ORF/JOSEPH SCHIMMER
Zum 80. Geburtstag
Die vielen Talente des Komponisten HK Gruber
HK Gruber entzieht sich jeder Einordnung: Ein Österreicher, der international große Erfolge feiert, ein Dirigent, der auch als Chansonnier reüssiert, ein Komponist, der sich stilistisch zwischen allen Sprachen gekonnt bewegt, und dabei seine ganz charakteristische gefunden hat.
29. Februar 2024, 15:29
In einem Interview meinte „Nali“ Gruber: „Alle diese Versuche, mich einzuordnen, sind Krücken, die nicht wirklich ins Schwarze treffen. Ich habe mich nie als ,neo‘ verstanden, sondern immer als das, was ich gerade bin und erreichen möchte. (...) ich brauche die Tonalität zur Orientierung, und außerdem hat sie einen großen Vorteil: Sie wird weltweit verstanden (…).“
Verstanden zu werden, ist ihm auch als Chansonnier wichtig, denn nichts scheint ihm unbefriedigender, als wenn das Publikum den Text nicht versteht. Als solcher hat er seine eigenen Werke interpretiert und auch zahlreiche Kompositionen von Hanns Eisler und Kurt Weill (legendär die Dreigroschenoper mit Max Raabe, Nina Hagen, dem Ensemble Modern u.a.), denen er damit zu neuer Popularität verholfen hat. Genauso fühlt er sich auch in Arnold Schönbergs Pierrot Lunaire oder Eight Songs for a Mad King von Maxwell Davies musikalisch zuhause, wie man auf zahlreichen Einspielungen nachhören kann. Als Kontrabassist wirkte er von 1969 bis1995 im ORF Radio-Symphonieorchester mit.

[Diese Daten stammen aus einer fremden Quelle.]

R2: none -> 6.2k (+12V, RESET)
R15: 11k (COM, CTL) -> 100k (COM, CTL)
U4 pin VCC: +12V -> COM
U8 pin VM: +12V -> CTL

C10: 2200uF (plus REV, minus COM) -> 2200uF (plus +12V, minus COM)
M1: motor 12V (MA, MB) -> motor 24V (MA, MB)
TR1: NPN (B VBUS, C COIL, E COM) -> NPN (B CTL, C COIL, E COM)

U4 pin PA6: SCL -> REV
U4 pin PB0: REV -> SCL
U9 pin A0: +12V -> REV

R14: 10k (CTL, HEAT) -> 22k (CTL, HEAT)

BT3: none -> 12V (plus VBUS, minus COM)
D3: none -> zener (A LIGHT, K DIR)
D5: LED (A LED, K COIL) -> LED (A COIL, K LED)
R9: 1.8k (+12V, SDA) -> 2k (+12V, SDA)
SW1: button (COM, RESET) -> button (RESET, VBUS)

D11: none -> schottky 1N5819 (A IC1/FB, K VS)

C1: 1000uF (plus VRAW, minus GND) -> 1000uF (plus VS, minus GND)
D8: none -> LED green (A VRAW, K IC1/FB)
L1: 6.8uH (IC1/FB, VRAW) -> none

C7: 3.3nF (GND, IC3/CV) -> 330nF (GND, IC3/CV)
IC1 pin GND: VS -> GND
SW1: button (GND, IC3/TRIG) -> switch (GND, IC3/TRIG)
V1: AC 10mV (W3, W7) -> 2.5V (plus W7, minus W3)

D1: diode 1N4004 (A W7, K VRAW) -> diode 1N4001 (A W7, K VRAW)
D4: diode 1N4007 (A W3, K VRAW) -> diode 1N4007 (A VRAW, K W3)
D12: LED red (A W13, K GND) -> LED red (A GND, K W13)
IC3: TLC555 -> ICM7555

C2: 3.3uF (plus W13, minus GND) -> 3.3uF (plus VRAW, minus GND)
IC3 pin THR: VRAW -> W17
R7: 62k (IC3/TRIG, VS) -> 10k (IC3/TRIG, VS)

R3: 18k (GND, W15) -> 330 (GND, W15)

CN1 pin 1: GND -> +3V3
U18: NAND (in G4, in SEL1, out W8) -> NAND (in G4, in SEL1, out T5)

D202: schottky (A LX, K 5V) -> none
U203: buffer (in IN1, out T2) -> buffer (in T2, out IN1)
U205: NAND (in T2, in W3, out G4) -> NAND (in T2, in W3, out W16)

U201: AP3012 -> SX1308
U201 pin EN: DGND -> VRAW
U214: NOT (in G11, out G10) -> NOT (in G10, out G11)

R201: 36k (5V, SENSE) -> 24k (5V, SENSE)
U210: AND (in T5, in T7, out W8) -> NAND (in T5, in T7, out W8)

Grubers enge Beziehung zur Sprache, vor allem zum österreichischen Idiom schlägt sich auch in seinen Kompositionen mit besonders originellen Textvorlagen nieder: Gloria von Jaxtberg nach einer Schweinegeschichte von Rudolf Herfurtner, die Oper Geschichten aus dem Wienerwald nach Ödön von Horvath (Uraufführung, 2014, Bregenzer Festspiele) oder der herr nordwind (Uraufführung, 2005, Zürich) auf ein Libretto von H.C. Artmann.
Gruber hat sich noch nie den Mund verbieten lassen, und ergänzt mit leichter Ironie: „Ich kann mich erst einordnen lassen, wenn ich den Löffel abgebe. Dann kann man ja versuchen einzuordnen, sollte das Einordnen dann immer noch wichtig sein.“
APA/DIETMAR STIPLOVSEK
Große Aufträge erhielt HK Gruber, Träger des Großen Österreichischen Staatspreises für Musik, vor allem im Ausland: Von 2009 bis 2015 war er Composer/Conductor beim BBC Philharmonic Orchestra und 2019/20 hatte HK „Nali“ Gruber die ehrenvolle Aufgabe des Gewandhauskomponisten in Leipzig übertragen bekommen. Schlagartig bekannt gemacht als Komponist hat ihn sein Erfolgsstück Frankenstein!! auf Texte von H.C. Artmann im Jahr 1978, in dem er selbst als prononcierter, sprechsingender Interpret unzählige Male mitwirkte. Im Auftrag renommierter Orchester wie den Wiener und Berliner Philharmonikern oder dem New York Philharmonic Orchestra komponierte Gruber Werke, die er bei Festivals wie dem Lucerne Festival, den BBC Proms oder in der New Yorker Carnegie Hall zumeist unter seinem eigenen Dirigat interpretierte: darunter ein Klavierkonzert für Emanuel Ax und ein Cellokonzert für Yo-Yo Ma.
Grubers Kompositionen zählen zu den meistgespielten zeitgenössischen Werken, was wohl seiner nicht einordenbaren, überaus individuellen Sprache zuzuschreiben ist. Seine Musik ist stets offen für Einflüsse anderer Genres wie Pop oder Kabarettsongs, stilistischer Motive aus vergangener Epochen oder von Komponisten wie Igor Strawinsky oder Kurt Weill. Doch eines ist sicher: sein untrügliches Gespür für bühnentaugliche Musik, die das Publikum emotional packt, versehen mit etwas Humor und Ironie machen seine Stücke unverwechselbar. Am 3. Jänner 2023 wird HK „Nali“ Gruber 80 Jahre alt.